Transcribe every line of text in the material below word for word, and leave the pictures out of your answer.

[Stored entries]
/---

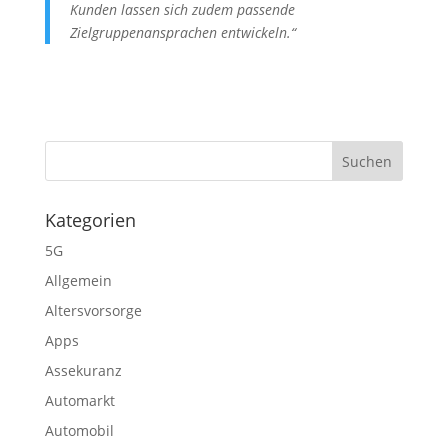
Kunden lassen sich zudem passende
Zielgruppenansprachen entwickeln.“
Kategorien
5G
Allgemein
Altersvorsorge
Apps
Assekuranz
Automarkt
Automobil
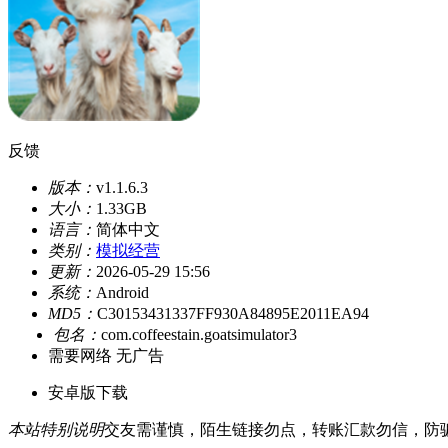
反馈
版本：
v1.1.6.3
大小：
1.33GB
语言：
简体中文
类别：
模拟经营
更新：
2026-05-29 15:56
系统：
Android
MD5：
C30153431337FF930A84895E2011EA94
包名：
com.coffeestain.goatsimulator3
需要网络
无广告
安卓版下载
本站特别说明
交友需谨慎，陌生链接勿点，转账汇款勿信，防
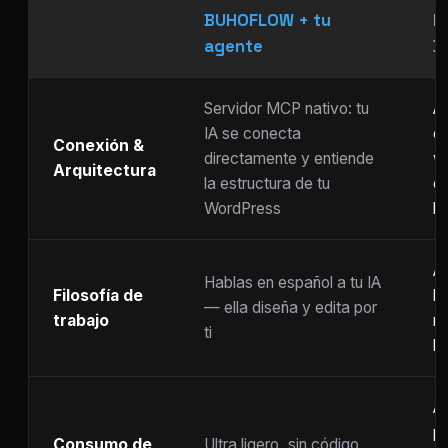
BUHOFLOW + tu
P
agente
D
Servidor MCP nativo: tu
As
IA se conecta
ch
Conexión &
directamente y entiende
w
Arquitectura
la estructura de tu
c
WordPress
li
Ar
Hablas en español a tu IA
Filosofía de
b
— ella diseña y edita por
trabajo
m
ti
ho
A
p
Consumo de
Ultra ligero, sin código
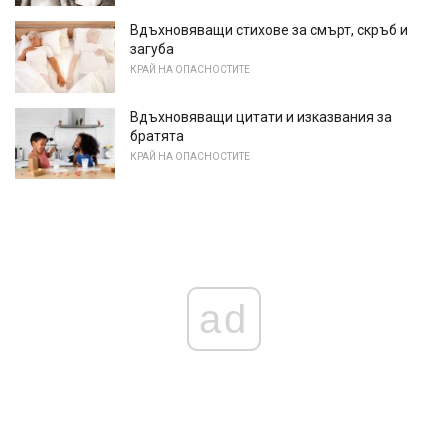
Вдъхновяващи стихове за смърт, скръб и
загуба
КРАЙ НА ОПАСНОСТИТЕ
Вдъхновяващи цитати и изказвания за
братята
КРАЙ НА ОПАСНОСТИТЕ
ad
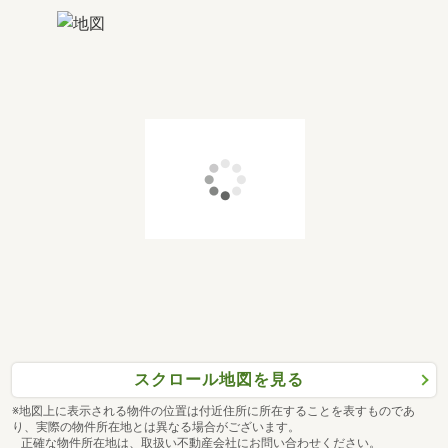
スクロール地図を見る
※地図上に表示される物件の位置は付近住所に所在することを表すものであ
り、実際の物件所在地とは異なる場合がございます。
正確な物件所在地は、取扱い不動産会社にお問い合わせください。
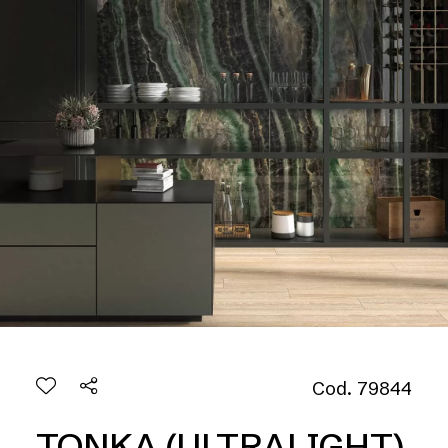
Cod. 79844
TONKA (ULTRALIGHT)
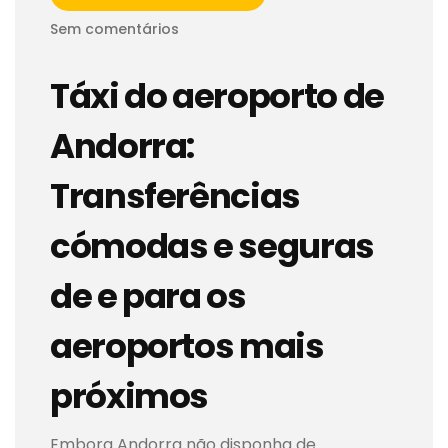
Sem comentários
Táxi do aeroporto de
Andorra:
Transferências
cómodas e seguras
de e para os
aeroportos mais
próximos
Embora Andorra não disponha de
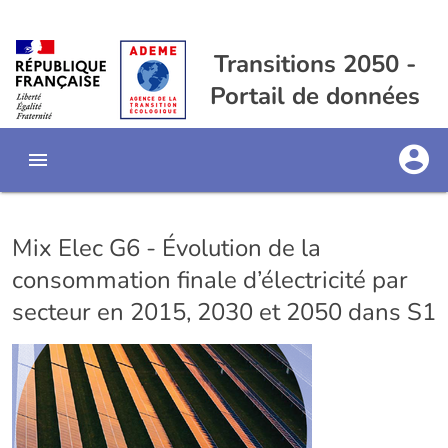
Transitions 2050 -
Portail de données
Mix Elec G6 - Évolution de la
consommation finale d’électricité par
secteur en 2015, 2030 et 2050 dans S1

\---

THE ANSWER:
Kunden lassen sich zudem passende
Zielgruppenansprachen entwickeln.“
Kategorien
5G
Allgemein
Altersvorsorge
Apps
Assekuranz
Automarkt
Automobil
反馈
版本：
v1.1.6.3
大小：
1.33GB
语言：
简体中文
类别：
模拟经营
更新：
2026-05-29 15:56
系统：
Android
MD5：
C30153431337FF930A84895E2011EA94
包名：
com.coffeestain.goatsimulator3
需要网络
无广告
安卓版下载
本站特别说明
交友需谨慎，陌生链接勿点，转账汇款勿信，防
BUHOFLOW + tu
P
agente
D
Servidor MCP nativo: tu
As
IA se conecta
ch
Conexión &
directamente y entiende
w
Arquitectura
la estructura de tu
c
WordPress
li
Ar
Hablas en español a tu IA
Filosofía de
b
— ella diseña y edita por
trabajo
m
ti
ho
A
p
Consumo de
Ultra ligero, sin código
Вдъхновяващи стихове за смърт, скръб и
загуба
КРАЙ НА ОПАСНОСТИТЕ
Вдъхновяващи цитати и изказвания за
братята
КРАЙ НА ОПАСНОСТИТЕ
ad
スクロール地図を見る
※地図上に表示される物件の位置は付近住所に所在することを表すものであ
り、実際の物件所在地とは異なる場合がございます。
正確な物件所在地は、取扱い不動産会社にお問い合わせください。
Cod. 79844
TONKA (ULTRALIGHT)
Sem comentários
Táxi do aeroporto de
Andorra:
Transferências
cómodas e seguras
de e para os
aeroportos mais
próximos
Embora Andorra não disponha de
Transitions 2050 -
Portail de données
Mix Elec G6 - Évolution de la
consommation finale d’électricité par
secteur en 2015, 2030 et 2050 dans S1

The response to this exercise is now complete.